Some male flies also turn towards alcohol when they are sexually rejected. In a study that was conducted in 2012 by the journal Science, a comparison was made in the diet preferences of male fruit flies that had successfully mated with the diet of male flies that had not mated. They found that unmated flies preferred alcohol containing foods while the mated flies did not have these preferences.
Also, mated flies have higher levels of a brain chemical called neuropeptide F. this chemical also spikes when flies receive a reward like sex. But unmated flies have a lower level of this chemical which may also be a reason of them preferring alcohol for the fulfillment of their satisfaction. For this theory, unmated male fruit flies were given artificial doses of neuropeptide F and they avoided alcohol.

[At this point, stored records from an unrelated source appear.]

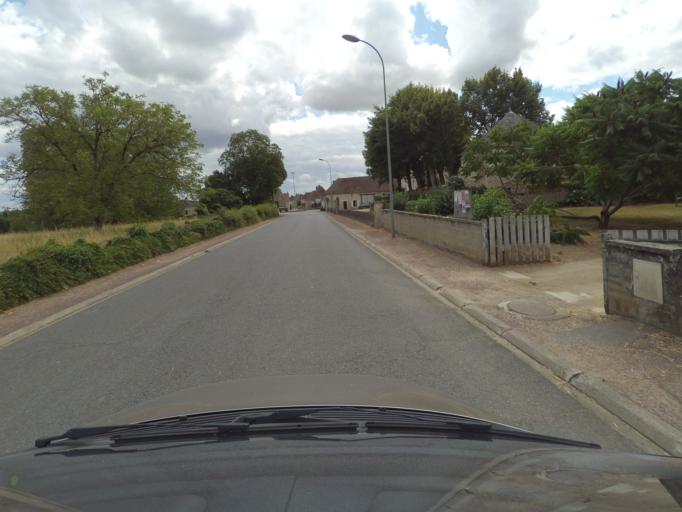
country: FR
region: Centre
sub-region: Departement de l'Indre
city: Belabre
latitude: 46.4691
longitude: 1.0381
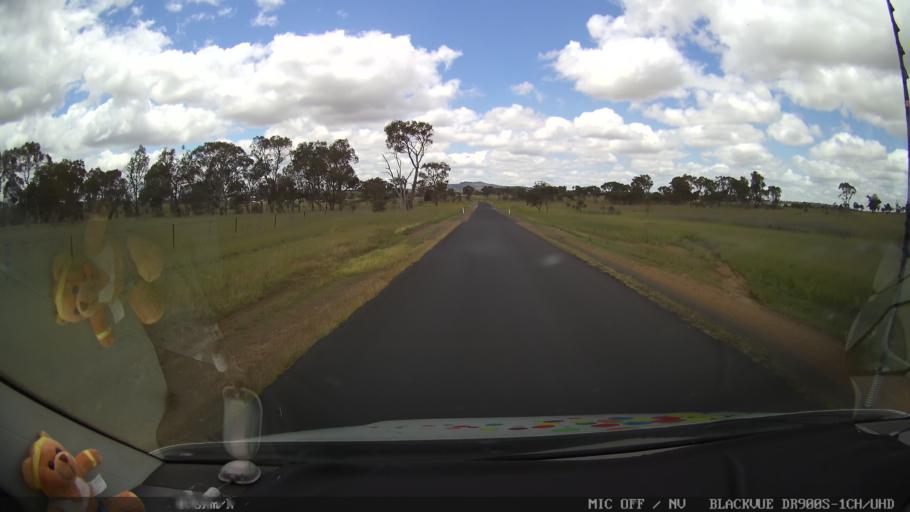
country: AU
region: New South Wales
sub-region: Glen Innes Severn
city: Glen Innes
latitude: -29.4389
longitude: 151.8336
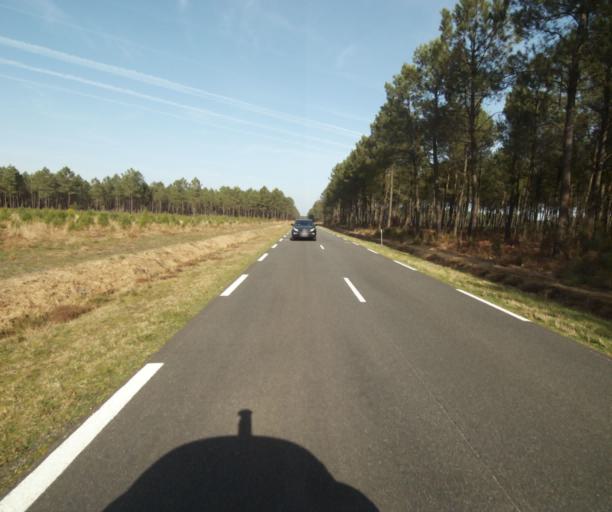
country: FR
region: Aquitaine
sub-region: Departement du Lot-et-Garonne
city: Casteljaloux
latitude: 44.1632
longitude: 0.0682
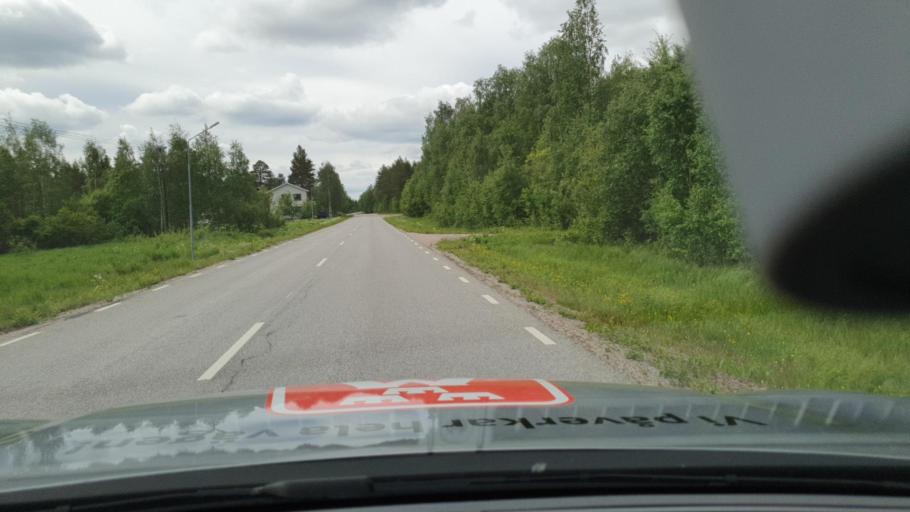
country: FI
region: Lapland
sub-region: Torniolaakso
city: Ylitornio
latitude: 66.0323
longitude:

There is another reason for flies consuming alcohol. Parasitic wasps lay eggs in flies’ bodies like they do with many other insects. To stop these wasps from devouring them, fly larvae consume alcohol at toxic levels. This kills most of the wasps and those who survive are deformed.
Flies also use alcohol as a vaccine. At the sight of a parasitic wasp, female flies lay their eggs on alcohol soaked food which protects the hatchlings from wasp. Females are also able to make out the difference between males who could impregnate their young ones and those who could not.
There is a protein called Adf1 that relates to the long term memory of flies. It also controls their ability to remember their wasp foes for days. The genes that break down alcohol are also controlled by Adf1. It allows flies to tolerate the booze and also beat the dangers through booze.